Passage for review.
Consider: How do you practice connecting to your most heart-based intentions? What’s your guiding purpose behind how you choose to work with others?
- Braving loss.
The truth about any change is that when we bring in the new, we lose what it replaces. This is true even with the most positive changes of our life (consider the loss that comes with the gifts of parenthood, for example).
We may not be ready for change. For some of us, change may require us to alter the way we think. We may no longer have the choice to lean on old habits.
In order to stay on the creating end of change (rather than the reacting end), we need to brave the necessary losses. Loss of old ways, comforts, habits. Loss of sameness, fitting in. To meet the future, we need enough ego stability to challenge our assumptions, let go of old beliefs, and upgrade to new ones.
Experiencing loss for the sake of growth takes wisdom, courage, and trust.
Consider: What will you have to let go of, in order to meet the future with openness? What current challenges of yours might be opportunities to learn and grow?
- Slowing down.
If we want the confidence to take risks, the ability to collaborate via love instead of fear, and the strength to embrace change….
…we can’t do it all by texting, driving and eating at the same time.
When we live at a rushed pace, we resort to reactive decision-making, which feeds our primitive brains. In order to meet the challenges of tomorrow, we must bring more to the table. We need to be conscious of our thought processes and our impact on others.
This calls for nourishing our wellbeing, taking care of our brains, tending to our hearts, and… slowing down.
The pursuit effective collaboration requires us all to be present. We must keep false urgency and scarcity at bay, so we don’t treat people like objects or a means to an end. The way we work must feed into everyone’s health and wellbeing.
To become tomorrow’s leader, we can start modeling effectiveness by taking a stand and slowing down.
Consider: How do you design your days for overall wellbeing, so that grounded, heart-based interactions become more likely for you?
As you read this, what excites you and what repels you? What rings true and what doesn’t?

Task A. Rewrite the listing from its first line down through the line containing "Срок действия договора должен был составлят", changing "ответчиком" to "истцом" and keeping everything else the same. Leave out the pictures.

Data supplied.

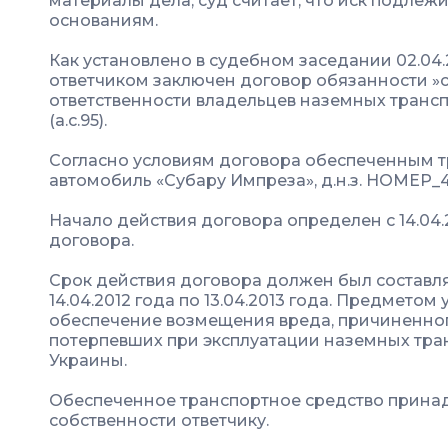
материалы дела, суд считает, что иск подле
основаниям.
Как установлено в судебном заседании 02.04.
ответчиком заключен договор обязанности »
ответственности владельцев наземных трансп
(а.с.95).
Согласно условиям договора обеспеченным 
автомобиль «Субару Импреза», д.н.з. НОМЕР_4
Начало действия договора определен с 14.04.20
договора.
Срок действия договора должен был составлят
14.04.2012 года по 13.04.2013 года. Предмето
обеспечение возмещения вреда, причиненног
потерпевших при эксплуатации наземных тра
Украины.
Обеспеченное транспортное средство принад
собственности ответчику.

Task B. What three qualities does the passage on embracing change say experiencing loss for the sake of growth takes?

Exercise solution A.
материалы дела, суд считает, что иск подле
основаниям.
Как установлено в судебном заседании 02.04.
истцом заключен договор обязанности »
ответственности владельцев наземных трансп
(а.с.95).
Согласно условиям договора обеспеченным 
автомобиль «Субару Импреза», д.н.з. НОМЕР_4
Начало действия договора определен с 14.04.20
договора.
Срок действия договора должен был составлят

Exercise solution B. Wisdom, courage, and trust.